Goal: Extract every line of the material below and reproduce each one unchanged, in the same order.
##############################
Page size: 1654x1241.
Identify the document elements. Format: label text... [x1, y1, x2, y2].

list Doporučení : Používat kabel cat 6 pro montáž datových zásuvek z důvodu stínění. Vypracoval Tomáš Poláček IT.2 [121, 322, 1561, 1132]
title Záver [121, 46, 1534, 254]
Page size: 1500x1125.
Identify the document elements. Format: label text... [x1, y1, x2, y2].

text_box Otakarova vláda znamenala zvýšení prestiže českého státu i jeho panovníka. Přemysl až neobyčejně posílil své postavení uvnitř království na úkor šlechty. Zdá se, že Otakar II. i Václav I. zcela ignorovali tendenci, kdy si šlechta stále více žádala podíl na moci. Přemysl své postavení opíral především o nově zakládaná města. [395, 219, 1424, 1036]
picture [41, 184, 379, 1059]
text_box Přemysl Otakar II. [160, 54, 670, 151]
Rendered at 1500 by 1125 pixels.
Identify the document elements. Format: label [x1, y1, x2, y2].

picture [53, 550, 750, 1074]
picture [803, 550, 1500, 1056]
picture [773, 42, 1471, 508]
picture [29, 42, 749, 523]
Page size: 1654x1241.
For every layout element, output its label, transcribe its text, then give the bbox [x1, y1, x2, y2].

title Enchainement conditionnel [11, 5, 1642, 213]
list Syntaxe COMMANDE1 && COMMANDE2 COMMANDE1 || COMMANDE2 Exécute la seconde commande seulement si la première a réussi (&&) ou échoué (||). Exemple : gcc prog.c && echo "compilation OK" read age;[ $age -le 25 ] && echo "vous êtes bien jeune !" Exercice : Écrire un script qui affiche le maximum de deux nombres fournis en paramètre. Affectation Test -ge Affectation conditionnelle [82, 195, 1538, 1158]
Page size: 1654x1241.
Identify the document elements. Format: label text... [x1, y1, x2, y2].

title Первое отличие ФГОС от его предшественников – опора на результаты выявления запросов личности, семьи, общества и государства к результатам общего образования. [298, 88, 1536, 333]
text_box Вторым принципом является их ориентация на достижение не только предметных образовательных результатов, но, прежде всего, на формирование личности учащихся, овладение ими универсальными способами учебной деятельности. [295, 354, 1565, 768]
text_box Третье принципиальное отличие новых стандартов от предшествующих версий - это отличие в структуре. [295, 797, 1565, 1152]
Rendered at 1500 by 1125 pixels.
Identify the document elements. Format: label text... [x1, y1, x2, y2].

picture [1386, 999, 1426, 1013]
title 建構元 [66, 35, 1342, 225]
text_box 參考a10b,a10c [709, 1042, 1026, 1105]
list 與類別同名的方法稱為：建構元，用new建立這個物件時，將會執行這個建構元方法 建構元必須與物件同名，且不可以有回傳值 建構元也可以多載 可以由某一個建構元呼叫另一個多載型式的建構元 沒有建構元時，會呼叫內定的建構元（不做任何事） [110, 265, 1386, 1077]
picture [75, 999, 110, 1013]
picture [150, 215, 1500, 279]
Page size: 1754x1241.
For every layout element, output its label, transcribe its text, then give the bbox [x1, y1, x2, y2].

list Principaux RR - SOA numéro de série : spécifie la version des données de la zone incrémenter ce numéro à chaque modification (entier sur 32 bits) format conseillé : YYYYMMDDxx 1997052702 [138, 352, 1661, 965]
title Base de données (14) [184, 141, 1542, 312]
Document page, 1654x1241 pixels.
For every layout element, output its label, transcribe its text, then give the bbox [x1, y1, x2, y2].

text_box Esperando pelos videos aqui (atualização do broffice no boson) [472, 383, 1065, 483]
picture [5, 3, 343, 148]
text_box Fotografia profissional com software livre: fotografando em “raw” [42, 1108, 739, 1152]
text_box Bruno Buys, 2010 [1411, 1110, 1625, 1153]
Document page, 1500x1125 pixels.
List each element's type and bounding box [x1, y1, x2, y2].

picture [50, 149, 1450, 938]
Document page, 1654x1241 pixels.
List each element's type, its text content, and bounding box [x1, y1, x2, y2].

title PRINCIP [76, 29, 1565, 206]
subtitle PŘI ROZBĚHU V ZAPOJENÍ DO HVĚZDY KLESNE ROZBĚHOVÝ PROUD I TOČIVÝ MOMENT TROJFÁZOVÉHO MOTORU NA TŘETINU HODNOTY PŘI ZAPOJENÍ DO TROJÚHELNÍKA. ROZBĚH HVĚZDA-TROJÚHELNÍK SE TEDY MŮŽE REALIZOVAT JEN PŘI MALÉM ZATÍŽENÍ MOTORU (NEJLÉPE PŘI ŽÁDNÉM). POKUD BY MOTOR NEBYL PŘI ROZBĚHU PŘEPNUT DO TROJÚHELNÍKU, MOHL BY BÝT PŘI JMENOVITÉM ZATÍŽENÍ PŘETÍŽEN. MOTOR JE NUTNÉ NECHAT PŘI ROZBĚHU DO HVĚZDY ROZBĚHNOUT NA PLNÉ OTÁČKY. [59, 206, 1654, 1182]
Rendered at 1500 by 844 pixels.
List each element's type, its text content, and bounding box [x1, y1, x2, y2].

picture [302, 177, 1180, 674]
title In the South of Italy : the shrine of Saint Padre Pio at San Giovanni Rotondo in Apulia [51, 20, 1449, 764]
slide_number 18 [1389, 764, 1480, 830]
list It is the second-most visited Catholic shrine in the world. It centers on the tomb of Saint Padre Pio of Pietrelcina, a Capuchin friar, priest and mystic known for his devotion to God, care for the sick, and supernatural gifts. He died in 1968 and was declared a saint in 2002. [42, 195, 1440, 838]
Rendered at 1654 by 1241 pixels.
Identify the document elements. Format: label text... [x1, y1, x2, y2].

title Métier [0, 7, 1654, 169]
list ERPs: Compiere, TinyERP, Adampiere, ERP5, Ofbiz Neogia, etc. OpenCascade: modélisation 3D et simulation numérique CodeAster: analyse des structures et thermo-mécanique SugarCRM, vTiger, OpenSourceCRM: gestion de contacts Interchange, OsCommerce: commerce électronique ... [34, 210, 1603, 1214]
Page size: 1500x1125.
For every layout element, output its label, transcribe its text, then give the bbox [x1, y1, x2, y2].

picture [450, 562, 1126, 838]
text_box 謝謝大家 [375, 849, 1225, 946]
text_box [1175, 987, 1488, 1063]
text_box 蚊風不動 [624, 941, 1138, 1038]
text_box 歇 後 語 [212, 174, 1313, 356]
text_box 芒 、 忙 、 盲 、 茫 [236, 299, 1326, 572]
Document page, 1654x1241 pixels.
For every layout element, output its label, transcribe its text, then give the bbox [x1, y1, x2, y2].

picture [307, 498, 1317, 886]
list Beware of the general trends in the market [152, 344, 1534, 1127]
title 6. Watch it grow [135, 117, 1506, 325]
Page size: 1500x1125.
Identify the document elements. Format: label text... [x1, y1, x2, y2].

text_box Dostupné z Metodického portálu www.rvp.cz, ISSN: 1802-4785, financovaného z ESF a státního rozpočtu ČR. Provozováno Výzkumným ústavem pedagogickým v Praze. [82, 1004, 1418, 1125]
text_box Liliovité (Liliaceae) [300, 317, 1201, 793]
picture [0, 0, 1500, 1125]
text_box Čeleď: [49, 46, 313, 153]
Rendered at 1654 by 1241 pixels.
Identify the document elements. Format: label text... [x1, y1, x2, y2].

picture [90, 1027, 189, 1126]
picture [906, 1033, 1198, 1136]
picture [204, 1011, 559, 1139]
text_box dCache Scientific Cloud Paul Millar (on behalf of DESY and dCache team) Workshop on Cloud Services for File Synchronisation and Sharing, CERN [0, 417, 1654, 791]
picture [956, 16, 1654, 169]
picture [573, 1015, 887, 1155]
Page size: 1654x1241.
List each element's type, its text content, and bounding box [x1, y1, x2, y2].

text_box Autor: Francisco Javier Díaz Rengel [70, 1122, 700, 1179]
##############################
Solution:
Page size: 1654x1241.
Identify the document elements. Format: label text... [x1, y1, x2, y2].

list Doporučení : Používat kabel cat 6 pro montáž datových zásuvek z důvodu stínění. Vypracoval Tomáš Poláček IT.2 [121, 322, 1561, 1132]
title Záver [121, 46, 1534, 254]
Page size: 1500x1125.
Identify the document elements. Format: label text... [x1, y1, x2, y2].

text_box Otakarova vláda znamenala zvýšení prestiže českého státu i jeho panovníka. Přemysl až neobyčejně posílil své postavení uvnitř království na úkor šlechty. Zdá se, že Otakar II. i Václav I. zcela ignorovali tendenci, kdy si šlechta stále více žádala podíl na moci. Přemysl své postavení opíral především o nově zakládaná města. [395, 219, 1424, 1036]
picture [41, 184, 379, 1059]
text_box Přemysl Otakar II. [160, 54, 670, 151]
Rendered at 1500 by 1125 pixels.
Identify the document elements. Format: label [x1, y1, x2, y2].

picture [53, 550, 750, 1074]
picture [803, 550, 1500, 1056]
picture [773, 42, 1471, 508]
picture [29, 42, 749, 523]
Page size: 1654x1241.
For every layout element, output its label, transcribe its text, then give the bbox [x1, y1, x2, y2].

title Enchainement conditionnel [11, 5, 1642, 213]
list Syntaxe COMMANDE1 && COMMANDE2 COMMANDE1 || COMMANDE2 Exécute la seconde commande seulement si la première a réussi (&&) ou échoué (||). Exemple : gcc prog.c && echo "compilation OK" read age;[ $age -le 25 ] && echo "vous êtes bien jeune !" Exercice : Écrire un script qui affiche le maximum de deux nombres fournis en paramètre. Affectation Test -ge Affectation conditionnelle [82, 195, 1538, 1158]
Page size: 1654x1241.
Identify the document elements. Format: label text... [x1, y1, x2, y2].

title Первое отличие ФГОС от его предшественников – опора на результаты выявления запросов личности, семьи, общества и государства к результатам общего образования. [298, 88, 1536, 333]
text_box Вторым принципом является их ориентация на достижение не только предметных образовательных результатов, но, прежде всего, на формирование личности учащихся, овладение ими универсальными способами учебной деятельности. [295, 354, 1565, 768]
text_box Третье принципиальное отличие новых стандартов от предшествующих версий - это отличие в структуре. [295, 797, 1565, 1152]
Rendered at 1500 by 1125 pixels.
Identify the document elements. Format: label text... [x1, y1, x2, y2].

picture [1386, 999, 1426, 1013]
title 建構元 [66, 35, 1342, 225]
text_box 參考a10b,a10c [709, 1042, 1026, 1105]
list 與類別同名的方法稱為：建構元，用new建立這個物件時，將會執行這個建構元方法 建構元必須與物件同名，且不可以有回傳值 建構元也可以多載 可以由某一個建構元呼叫另一個多載型式的建構元 沒有建構元時，會呼叫內定的建構元（不做任何事） [110, 265, 1386, 1077]
picture [75, 999, 110, 1013]
picture [150, 215, 1500, 279]
Page size: 1754x1241.
For every layout element, output its label, transcribe its text, then give the bbox [x1, y1, x2, y2].

list Principaux RR - SOA numéro de série : spécifie la version des données de la zone incrémenter ce numéro à chaque modification (entier sur 32 bits) format conseillé : YYYYMMDDxx 1997052702 [138, 352, 1661, 965]
title Base de données (14) [184, 141, 1542, 312]
Document page, 1654x1241 pixels.
For every layout element, output its label, transcribe its text, then give the bbox [x1, y1, x2, y2].

text_box Esperando pelos videos aqui (atualização do broffice no boson) [472, 383, 1065, 483]
picture [5, 3, 343, 148]
text_box Fotografia profissional com software livre: fotografando em “raw” [42, 1108, 739, 1152]
text_box Bruno Buys, 2010 [1411, 1110, 1625, 1153]
Document page, 1500x1125 pixels.
List each element's type and bounding box [x1, y1, x2, y2].

picture [50, 149, 1450, 938]
Document page, 1654x1241 pixels.
List each element's type, its text content, and bounding box [x1, y1, x2, y2].

title PRINCIP [76, 29, 1565, 206]
subtitle PŘI ROZBĚHU V ZAPOJENÍ DO HVĚZDY KLESNE ROZBĚHOVÝ PROUD I TOČIVÝ MOMENT TROJFÁZOVÉHO MOTORU NA TŘETINU HODNOTY PŘI ZAPOJENÍ DO TROJÚHELNÍKA. ROZBĚH HVĚZDA-TROJÚHELNÍK SE TEDY MŮŽE REALIZOVAT JEN PŘI MALÉM ZATÍŽENÍ MOTORU (NEJLÉPE PŘI ŽÁDNÉM). POKUD BY MOTOR NEBYL PŘI ROZBĚHU PŘEPNUT DO TROJÚHELNÍKU, MOHL BY BÝT PŘI JMENOVITÉM ZATÍŽENÍ PŘETÍŽEN. MOTOR JE NUTNÉ NECHAT PŘI ROZBĚHU DO HVĚZDY ROZBĚHNOUT NA PLNÉ OTÁČKY. [59, 206, 1654, 1182]
Rendered at 1500 by 844 pixels.
List each element's type, its text content, and bounding box [x1, y1, x2, y2].

picture [302, 177, 1180, 674]
title In the South of Italy : the shrine of Saint Padre Pio at San Giovanni Rotondo in Apulia [51, 20, 1449, 764]
slide_number 18 [1389, 764, 1480, 830]
list It is the second-most visited Catholic shrine in the world. It centers on the tomb of Saint Padre Pio of Pietrelcina, a Capuchin friar, priest and mystic known for his devotion to God, care for the sick, and supernatural gifts. He died in 1968 and was declared a saint in 2002. [42, 195, 1440, 838]
Rendered at 1654 by 1241 pixels.
Identify the document elements. Format: label text... [x1, y1, x2, y2].

title Métier [0, 7, 1654, 169]
list ERPs: Compiere, TinyERP, Adampiere, ERP5, Ofbiz Neogia, etc. OpenCascade: modélisation 3D et simulation numérique CodeAster: analyse des structures et thermo-mécanique SugarCRM, vTiger, OpenSourceCRM: gestion de contacts Interchange, OsCommerce: commerce électronique ... [34, 210, 1603, 1214]
Page size: 1500x1125.
For every layout element, output its label, transcribe its text, then give the bbox [x1, y1, x2, y2].

picture [450, 562, 1126, 838]
text_box 謝謝大家 [375, 849, 1225, 946]
text_box [1175, 987, 1488, 1063]
text_box 蚊風不動 [624, 941, 1138, 1038]
text_box 歇 後 語 [212, 174, 1313, 356]
text_box 芒 、 忙 、 盲 、 茫 [236, 299, 1326, 572]
Document page, 1654x1241 pixels.
For every layout element, output its label, transcribe its text, then give the bbox [x1, y1, x2, y2].

picture [307, 498, 1317, 886]
list Beware of the general trends in the market [152, 344, 1534, 1127]
title 6. Watch it grow [135, 117, 1506, 325]
Page size: 1500x1125.
Identify the document elements. Format: label text... [x1, y1, x2, y2].

text_box Dostupné z Metodického portálu www.rvp.cz, ISSN: 1802-4785, financovaného z ESF a státního rozpočtu ČR. Provozováno Výzkumným ústavem pedagogickým v Praze. [82, 1004, 1418, 1125]
text_box Liliovité (Liliaceae) [300, 317, 1201, 793]
picture [0, 0, 1500, 1125]
text_box Čeleď: [49, 46, 313, 153]
Rendered at 1654 by 1241 pixels.
Identify the document elements. Format: label text... [x1, y1, x2, y2].

picture [90, 1027, 189, 1126]
picture [906, 1033, 1198, 1136]
picture [204, 1011, 559, 1139]
text_box dCache Scientific Cloud Paul Millar (on behalf of DESY and dCache team) Workshop on Cloud Services for File Synchronisation and Sharing, CERN [0, 417, 1654, 791]
picture [956, 16, 1654, 169]
picture [573, 1015, 887, 1155]
Page size: 1654x1241.
List each element's type, its text content, and bounding box [x1, y1, x2, y2].

text_box Autor: Francisco Javier Díaz Rengel [70, 1122, 700, 1179]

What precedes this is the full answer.